Burakh hauled him to the bed, nearly knocking over the screen, and threw him down. He opened his hand against Dankovsky’s chest, letting the weight of his body hold him back.
“Stay still, damn you, you need this.”
Dankovsky exhaled, involuntarily, feeling the tension running out of his body, the good, restful pain settling into his back.
“I’ll kill you,” he muttered, again. Then he went silent.
Burakh narrowed his eyes at him. He eased up off of him once he was sure Dankovsky wasn’t planning anything, moving to sit on the side of the bed. He pulled a pack of cardboard-mouthpiece cigarettes out of his pocket and lit one, watching over him with amusement. “Feel free to kill me in six hours, minimum.”
Dankovsky made a soft sound. He moved his hand heavily to Burakh’s thigh, murmuring. He had a smile on his face, again, a strange smile, but it was a small and private and tender one, and it was like the one Burakh had seen on the face of the dying Eva Yahn.
“Look out the window, Artemiy.”
“There’s nothing there.”
“Eight thousand, one hundred and sixty.”
“Eight thousand, one hundred and sixty dead souls. Every day they sent me the count.” His eyes were dim, unfocused, but his face was turned towards the window, the black sky.

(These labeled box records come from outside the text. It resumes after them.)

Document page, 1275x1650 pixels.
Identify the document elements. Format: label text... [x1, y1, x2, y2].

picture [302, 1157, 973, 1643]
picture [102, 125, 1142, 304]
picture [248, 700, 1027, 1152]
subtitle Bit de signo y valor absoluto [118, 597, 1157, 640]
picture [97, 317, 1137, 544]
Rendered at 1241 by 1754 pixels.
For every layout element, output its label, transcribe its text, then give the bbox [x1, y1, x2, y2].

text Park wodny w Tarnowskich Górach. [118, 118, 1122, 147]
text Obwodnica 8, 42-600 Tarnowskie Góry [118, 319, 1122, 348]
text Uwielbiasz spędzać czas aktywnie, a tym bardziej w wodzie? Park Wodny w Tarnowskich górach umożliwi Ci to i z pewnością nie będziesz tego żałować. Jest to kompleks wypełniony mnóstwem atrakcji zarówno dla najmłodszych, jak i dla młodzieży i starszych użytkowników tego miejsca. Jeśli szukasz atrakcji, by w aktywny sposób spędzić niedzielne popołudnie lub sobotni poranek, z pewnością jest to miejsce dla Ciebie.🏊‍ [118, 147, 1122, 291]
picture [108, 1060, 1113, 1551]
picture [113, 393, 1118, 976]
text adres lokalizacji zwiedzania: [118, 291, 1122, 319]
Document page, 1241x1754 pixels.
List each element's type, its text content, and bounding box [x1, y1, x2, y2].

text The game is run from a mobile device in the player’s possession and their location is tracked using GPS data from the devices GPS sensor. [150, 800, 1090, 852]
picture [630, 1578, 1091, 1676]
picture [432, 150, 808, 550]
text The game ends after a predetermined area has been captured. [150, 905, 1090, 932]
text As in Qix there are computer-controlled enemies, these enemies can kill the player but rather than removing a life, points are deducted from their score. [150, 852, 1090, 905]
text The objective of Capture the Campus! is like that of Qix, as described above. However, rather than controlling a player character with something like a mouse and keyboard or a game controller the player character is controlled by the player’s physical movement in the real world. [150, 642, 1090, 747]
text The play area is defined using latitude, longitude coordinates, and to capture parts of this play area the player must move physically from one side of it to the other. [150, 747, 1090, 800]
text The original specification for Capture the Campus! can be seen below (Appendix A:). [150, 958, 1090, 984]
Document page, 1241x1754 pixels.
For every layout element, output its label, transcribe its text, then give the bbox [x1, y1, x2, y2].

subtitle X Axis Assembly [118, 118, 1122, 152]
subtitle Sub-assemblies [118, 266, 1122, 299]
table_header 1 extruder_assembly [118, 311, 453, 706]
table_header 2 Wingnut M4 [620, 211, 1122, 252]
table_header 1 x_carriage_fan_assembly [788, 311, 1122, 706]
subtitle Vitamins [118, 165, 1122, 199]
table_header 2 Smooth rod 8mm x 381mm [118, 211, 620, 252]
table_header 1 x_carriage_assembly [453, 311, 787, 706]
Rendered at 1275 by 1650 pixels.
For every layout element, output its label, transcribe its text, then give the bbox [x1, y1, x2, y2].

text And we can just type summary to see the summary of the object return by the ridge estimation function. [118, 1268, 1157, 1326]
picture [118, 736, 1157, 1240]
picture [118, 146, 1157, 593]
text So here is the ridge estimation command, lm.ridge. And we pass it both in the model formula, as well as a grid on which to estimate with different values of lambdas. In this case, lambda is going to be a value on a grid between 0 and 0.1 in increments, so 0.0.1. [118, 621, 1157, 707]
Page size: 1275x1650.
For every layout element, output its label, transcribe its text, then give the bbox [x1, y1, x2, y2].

"Idiot," Burakh said under his breath. He turned his gaze hard to the ground. He couldn’t look at Daniel’s expression. "You have one foot in the grave. Who do you think needs to be saved?"
*** The Bachelor slept dreamlessly. He woke in the middle of the night, briefly, sensing the heat of a body next to him before he knew anything else. It wasn’t unheard of for men in the capital to share beds, even in this day and age when the housing problem was almost solved, and to avoid needless travel through infected areas Haruspex had slept twice in the Slough. But he was urgently, painfully erect, and the feeling of his shoulder having long pressed into Burakh’s back aroused him. He knew it was a natural biological reaction and a side effect of the powder, had nothing to do with Burakh himself … Intellectually, the only thing to do was take care of it before the super-ego took control again, and that was what he did, his hand slipping easily into his trousers (Artemiy had taken off his belt and shoes), aware of the heat against him, the sense memory of a weight pushing him down. He pulled away from the Haruspex when he was finished, although unashamed of what he had done, and fell back into an anesthetic trance.